Segundo a pesquisa, apesar de não ser tão perceptível quanto a violência física, a violência psicológica cometida contra crianças e adolescentes também é muito expressiva no Brasil. Só no ano de 2021, foram registrados no país 186.862 casos de denúncias de violações de direitos de crianças de até nove anos no Disque 100, do Governo Federal. “As violências físicas são, comumente, de melhor compreensão e identificação por parte das pessoas, sejam elas as próprias vítimas ou pessoas externas ao domicílio, como vizinhos, outros parentes e amigos. Mas é importante destacar que, habitualmente, elas não ocorrem de forma isolada, mas estão inseridas em algum ciclo de violência, somando-se a agressões e ameaças, por exemplo, ou agressões e privações de liberdade”, destaca Cunha.

A Pesquisa Nacional de Situação de Violência Contra Crianças no Ambiente Doméstico faz parte de um trabalho realizado em parceria entre duas instituições: o ChildFund Brasil, uma organização internacional que atua na promoção e defesa dos direitos de crianças e adolescentes, para que alcancem seu pleno desenvolvimento, e The LEGO Foundation, que busca redefinir o brincar e reimaginar o aprendizado, construindo um futuro no qual o aprender, por meio do brincar, seja um instrumento que possibilite o desenvolvimento das crianças para que se tornem pessoas criativas e engajadas.
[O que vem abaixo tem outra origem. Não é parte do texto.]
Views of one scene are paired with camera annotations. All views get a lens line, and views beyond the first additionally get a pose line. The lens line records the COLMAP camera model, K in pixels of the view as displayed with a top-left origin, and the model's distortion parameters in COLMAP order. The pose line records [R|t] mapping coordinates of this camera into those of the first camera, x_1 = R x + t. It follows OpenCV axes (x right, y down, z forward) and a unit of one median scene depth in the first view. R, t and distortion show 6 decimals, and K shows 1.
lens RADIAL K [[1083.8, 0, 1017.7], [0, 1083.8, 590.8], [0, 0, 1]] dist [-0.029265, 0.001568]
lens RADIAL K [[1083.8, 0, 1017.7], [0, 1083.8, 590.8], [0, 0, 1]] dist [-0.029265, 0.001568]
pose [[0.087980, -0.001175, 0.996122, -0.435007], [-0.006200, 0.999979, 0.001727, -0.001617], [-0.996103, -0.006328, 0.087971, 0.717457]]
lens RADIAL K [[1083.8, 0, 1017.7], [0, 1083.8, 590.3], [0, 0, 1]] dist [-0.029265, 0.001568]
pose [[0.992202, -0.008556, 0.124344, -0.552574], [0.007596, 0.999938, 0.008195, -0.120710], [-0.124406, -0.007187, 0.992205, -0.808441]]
Violência doméstica no Brasil e no mundo

A violência doméstica é considerada um problema de saúde pública pela Organização Mundial da Saúde (OMS) e tem dimensões globais. Os grupos mais vulneráveis – mulheres, idosos e crianças – são afetados constantemente em grandes proporções. Mesmo com todos os avanços legais e institucionais, a violência contra as crianças continua atingindo altos níveis. Esse é um problema que atravessa a história e impõe dificuldades para a garantia de Direitos Humanos. Aproximadamente uma em cada quatro crianças menores de cinco anos – cerca de 176 milhões – vive com uma mãe que é vítima de violência por parceiro íntimo. Aproximadamente três em cada quatro crianças com idades entre dois e quatro anos – cerca de 300 milhões – são regularmente submetidas a disciplina violenta por parte de seus cuidadores.
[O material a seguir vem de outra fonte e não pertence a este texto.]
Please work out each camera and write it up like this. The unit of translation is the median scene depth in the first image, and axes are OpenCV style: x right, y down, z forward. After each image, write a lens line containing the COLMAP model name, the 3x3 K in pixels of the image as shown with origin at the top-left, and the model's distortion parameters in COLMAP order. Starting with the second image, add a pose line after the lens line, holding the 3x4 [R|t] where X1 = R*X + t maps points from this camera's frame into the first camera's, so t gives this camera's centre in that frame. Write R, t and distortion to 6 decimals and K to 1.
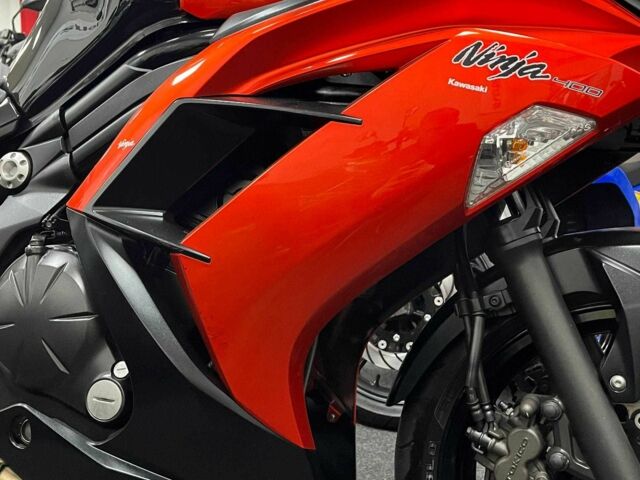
lens RADIAL K [[757.9, 0, 320.9], [0, 757.9, 227.2], [0, 0, 1]] dist [0.116497, -0.311641]
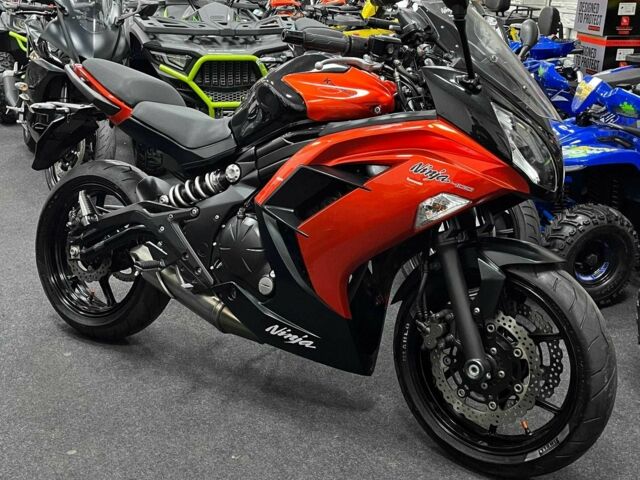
lens RADIAL K [[702.6, 0, 320.0], [0, 702.6, 240.0], [0, 0, 1]] dist [0.042691, -0.037155]
pose [[0.962826, 0.116124, -0.243889, 0.360284], [-0.063760, 0.975067, 0.212551, -0.352738], [0.262490, -0.189100, 0.946224, -0.898745]]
Embora quase todos os países (88%) possuam leis importantes para proteger as crianças contra a violência, em menos da metade (47%) essas leis têm sido fortemente aplicadas. Cerca de 40 mil crianças e adolescentes foram vítimas de homicídio só em 2017, no Brasil. Com a pandemia da COVID-19, várias instituições, principalmente as de ensino, foram fechadas para evitar a propagação do vírus e, nesse contexto, as crianças tiveram maior presença no ambiente doméstico, o que, em algumas ocasiões, pode ter gerado situações de violência. 
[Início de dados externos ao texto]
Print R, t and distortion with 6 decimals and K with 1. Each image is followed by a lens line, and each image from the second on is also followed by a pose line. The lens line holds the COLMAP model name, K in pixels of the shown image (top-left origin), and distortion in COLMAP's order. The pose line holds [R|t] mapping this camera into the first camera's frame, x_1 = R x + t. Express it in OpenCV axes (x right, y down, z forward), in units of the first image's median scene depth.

“Muitas crianças têm as escolas e outras instituições como aliadas para a quebra de ciclos de violências. Esse foi um dos fatores que agravou o cenário de violações contra as crianças, à semelhança das violências contra as mulheres, evidenciando a trama de violências preponderantes no ambiente doméstico”, ressaltou Águeda Barreto, Coordenadora de Advocacy no ChildFund Brasil. 

“A infância é a fase mais importante da vida, e é dever de todos zelar para que esta etapa da vida seja saudável e segura para todas as crianças”, concluiu Águeda.

A Agência PáginaUm de Notícias voltará a tratar da pesquisa em próximas ocasiões.